You got a copy of Pitbull's debut, M.I.A.M.I.? Those are D's swag beats and synthy spikes on "Dammit Man." How about Lil Wayne's Tha Carter II? Well, Bigg D was behind the boards for "Best Rapper Alive." Then maybe "Murder Miami" off Rick Ross's Deeper Than Rap? Our man again. And really, if you let them, the credits will just roll forever — Trick Daddy, Trina, Jamie Foxx, J.Lo, Jay-Z.

It's been a long trip, though. Born four decades ago in Miami, Bigg D grew up in Carol City. His father, Sam Baker, performed alongside R&B duo Sam & Dave while his mother, Barbara Baker, played piano in church. From them, D learned the guitar, eventually logging road time in the '80s with gospel legends BeBe & CeCe Winans and Shirley Caesar. "I just been into music all my life," he says.

But there's a reason Bigg D scored notoriety in the studio and not onstage. He explains, "Growing up listening to Earth, Wind & Fire and Prince, I always wanted to produce music." And he got a high from masterminding tracks that playing backup couldn't match. So D hung around Miami's Criteria Recording Studios, taking detailed mental notes, watching the producers and engineers do their thing, and even laying down rap cuts with his brother Sean.
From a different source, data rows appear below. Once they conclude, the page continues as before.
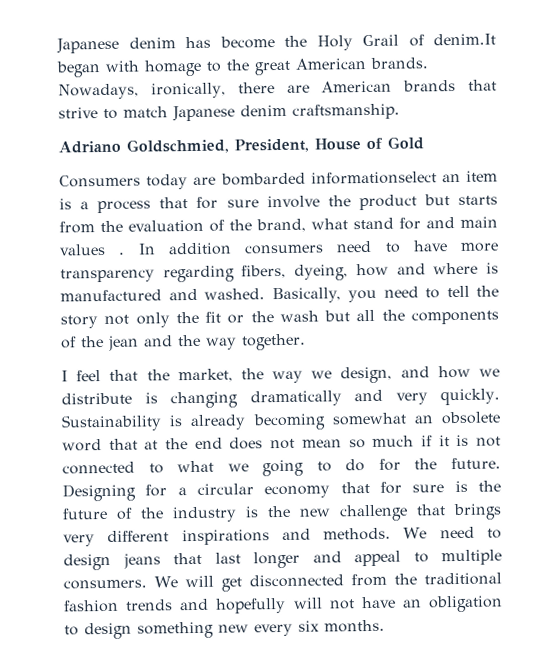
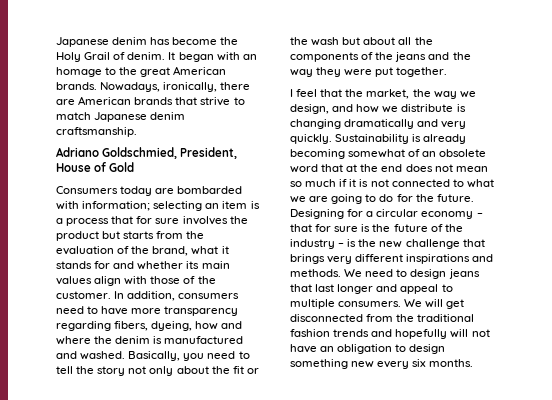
[433,33,496,46] denim.It -> [127,52,176,60] denim. It
(140, 66) none -> [242,54,257,60] an
[310,171,437,185] informationselect -> [56,201,203,211] with information; selecting
[266,195,320,209] involve -> [182,216,228,225] involves
[353,216,498,230] [59,242,232,256] stand for and main values . In addition -> [221,246,229,254] [56,261,230,270] [56,276,216,286] [56,291,176,301] it stands for and whether its main values align with those of the customer. In addition,
(479, 268) none -> [94,336,151,344] the denim
(170, 320) none -> [176,366,209,374] about
(351, 316) none -> [363,37,396,45] about
[107,335,139,351] jean -> [395,52,427,62] jeans
(237, 343) none -> [316,67,394,77] they were put
(407, 419) none -> [408,149,421,157] of
(249, 467) none -> [309,196,329,202] are
(331, 492) none -> [476,213,483,217] –
(237, 514) none -> [338,243,345,247] –

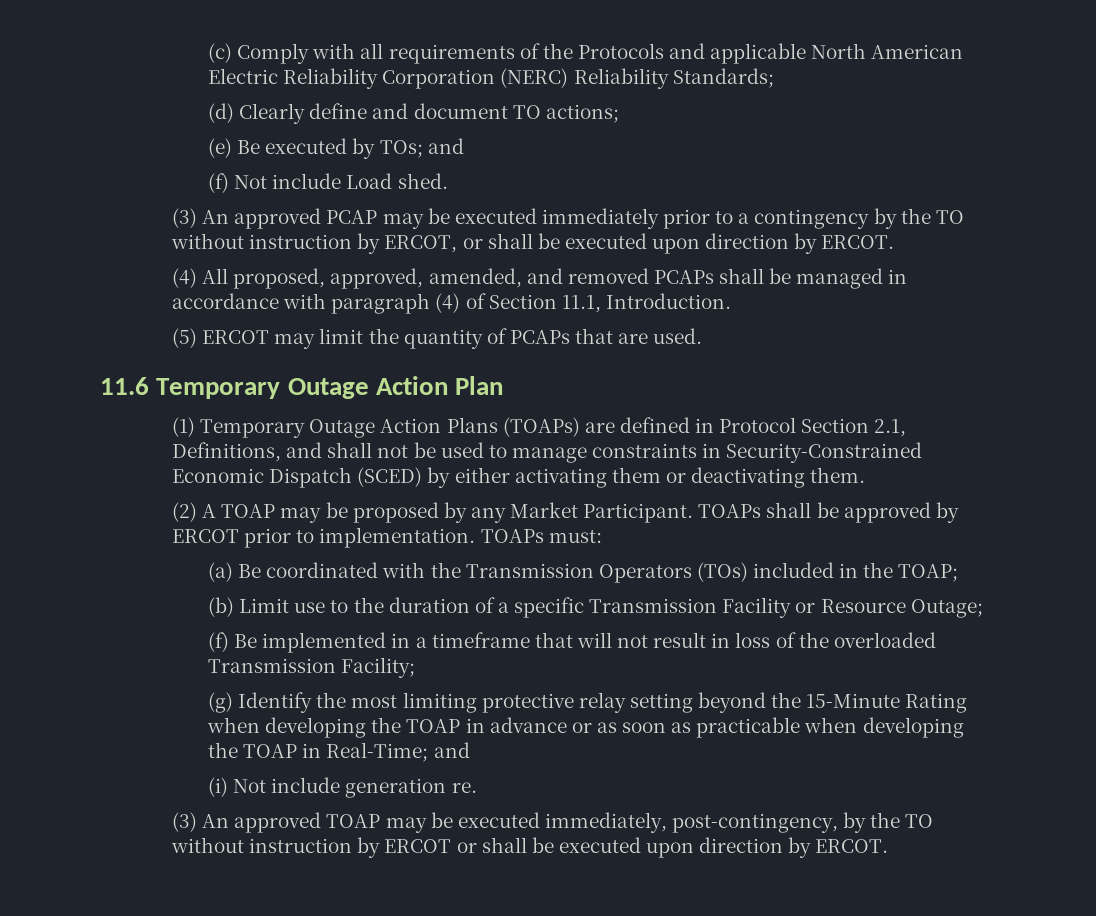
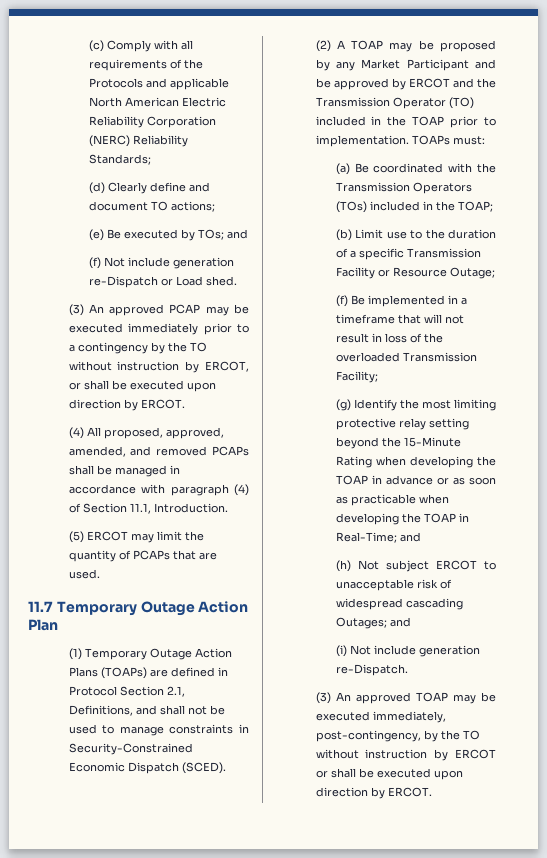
(342, 181) none -> [172,257,234,269] [88,276,173,288] generation re-Dispatch or
[100,377,149,395] 11.6 -> [28,601,53,612] 11.7
[357,467,866,488] (SCED) by either activating them or deactivating them. -> [181,762,226,774] (SCED).
[583,502,812,523] Participant. TOAPs shall -> [406,59,496,71] Participant and
(240, 536) none -> [452,78,496,88] [315,97,474,109] [315,116,445,126] and the Transmission Operator (TO) included in the TOAP
(470, 750) none -> [335,560,496,572] [335,579,452,591] [335,598,463,610] [335,617,411,629] // (h) Not subject ERCOT to unacceptable risk of widespread cascading Outages; and
[451,782,477,793] re. -> [335,664,408,676] re-Dispatch.

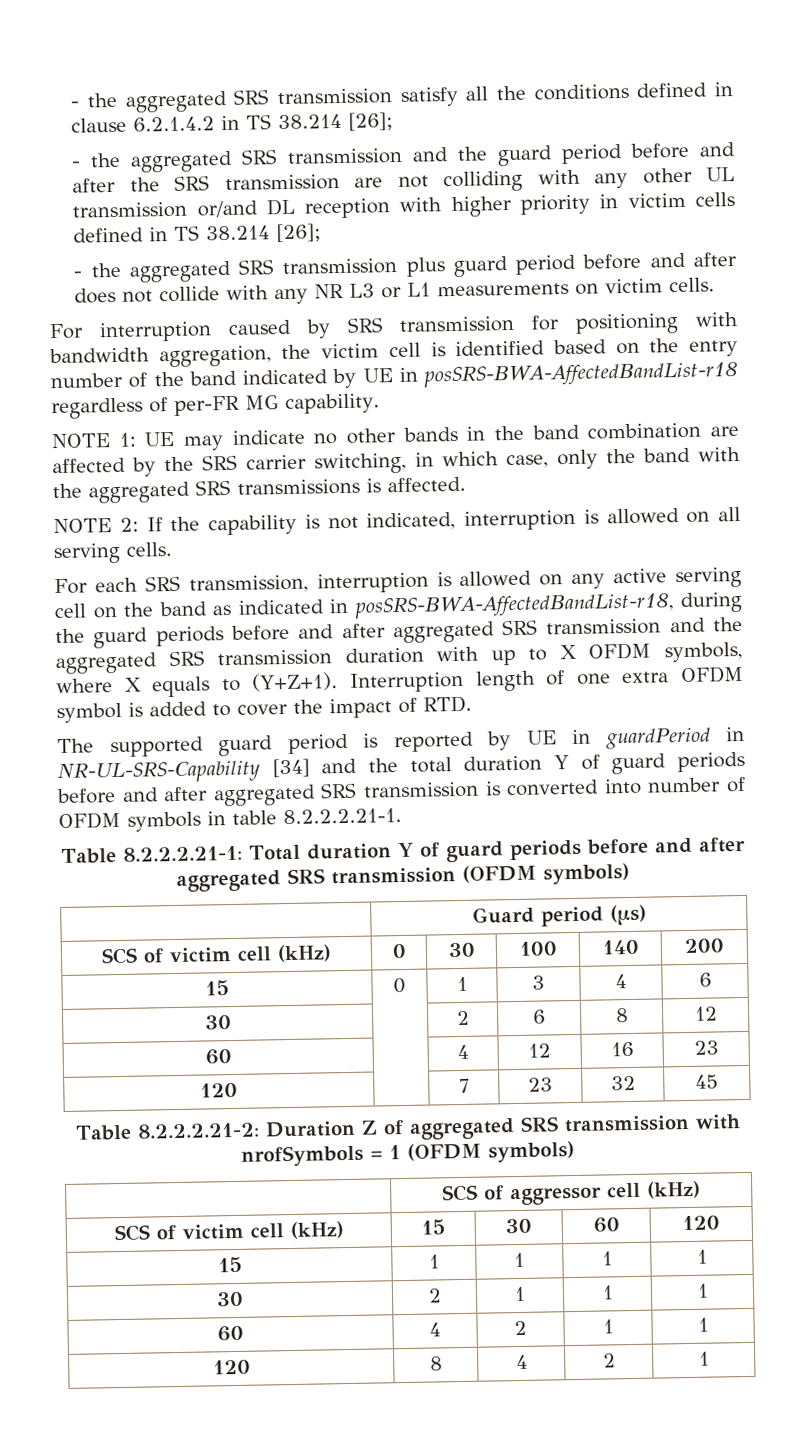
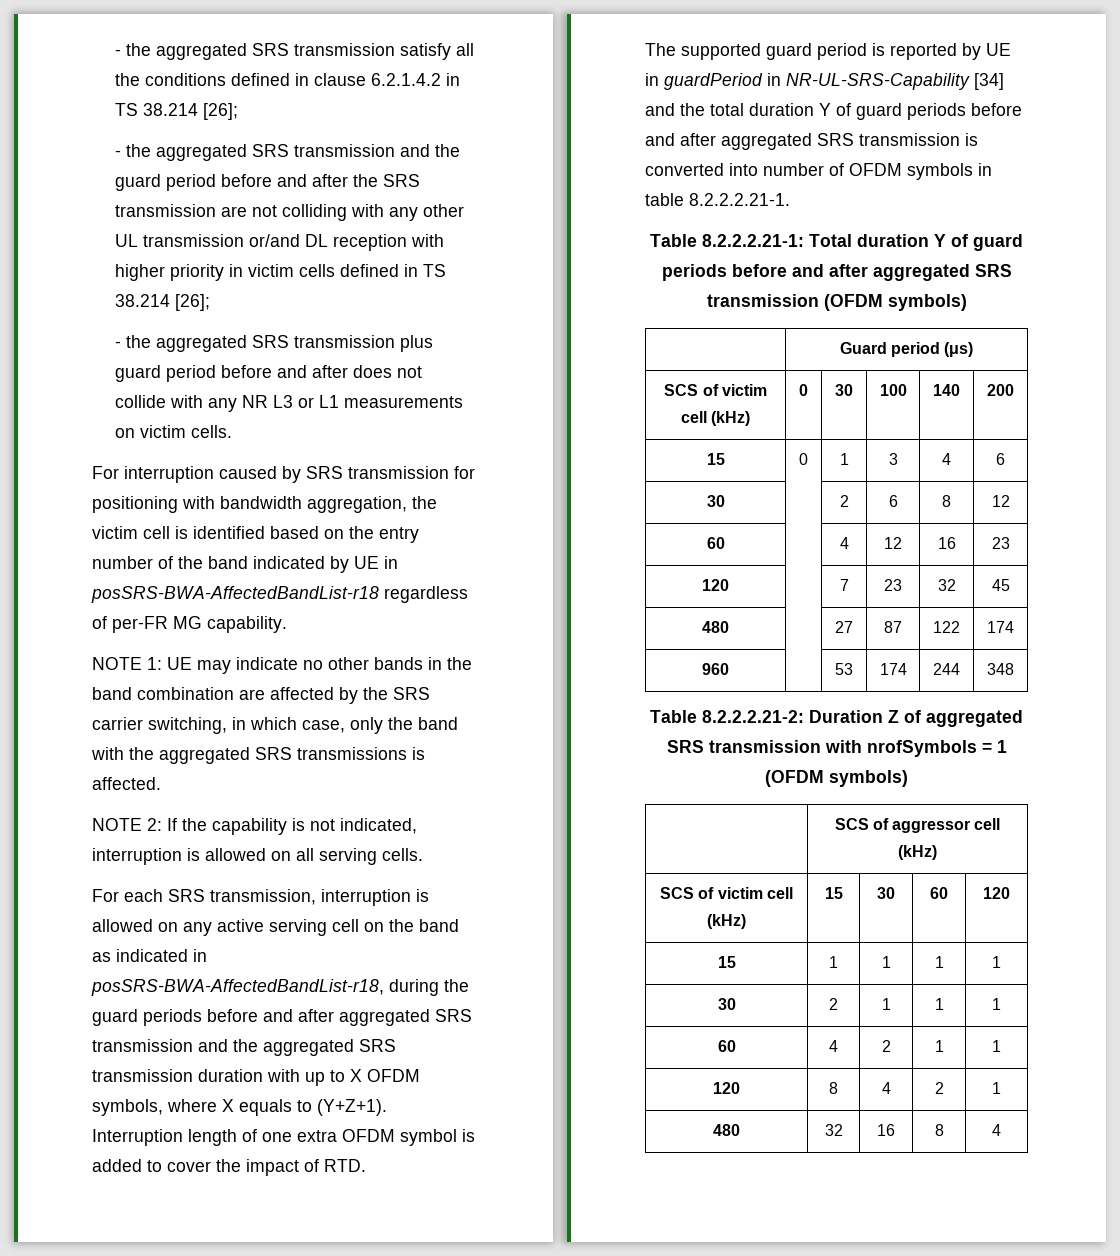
(719, 1081) none -> [702,621,729,633] [835,621,853,633] [884,621,902,633] [933,621,960,633] [987,621,1014,633] [702,663,729,675] [835,663,853,675] [879,663,907,675] [933,663,960,675] [987,663,1014,675] // 480 | | 27 | 87 | 122 | 174 // 960 | | 53 | 174 | 244 | 348
(710, 1358) none -> [713,1124,740,1136] [824,1124,843,1136] [877,1124,895,1136] [934,1124,944,1136] [992,1124,1001,1136] // 480 | 32 | 16 | 8 | 4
Then Sean met a tragic end. On May 11, 1996, D's brother died along with 109 other passengers aboard ValuJet Flight 592, which crashed in the Everglades. "It was always me and my brother playing music together," he remembers. But D pushed forward with production gigs for local rap crew G-Shorties and the 305's home of the hits, Slip-N-Slide Records. Soon he was heading up all of those chart-crushers for Pit, Weezy, Ricky Rozay, and the rest.

Lately, Bigg D has been recharging and restrategizing. Splitting his time between the Hit Factory and South Beach Studios, he has also begun experimenting at his Weston home with Logic Pro and MIDI music techniques. But don't expect him to go all digital. "I'm an old-school producer," he admits. "I love the live instruments and I love the analog sounds." So more than anything, it's just a part of D's next reinvention.

And now working with his own roster of rappers and artists — such as Chicago-born, Miami-based Veronica V, who recently signed to Cash Money Records — Bigg D is making a move toward mogul status. He's even going back to work with Lil Wayne on Tha Carter IV. "That's really what I been doing for the past two years," D explains. "Concentrating on making my own personal mark in the game."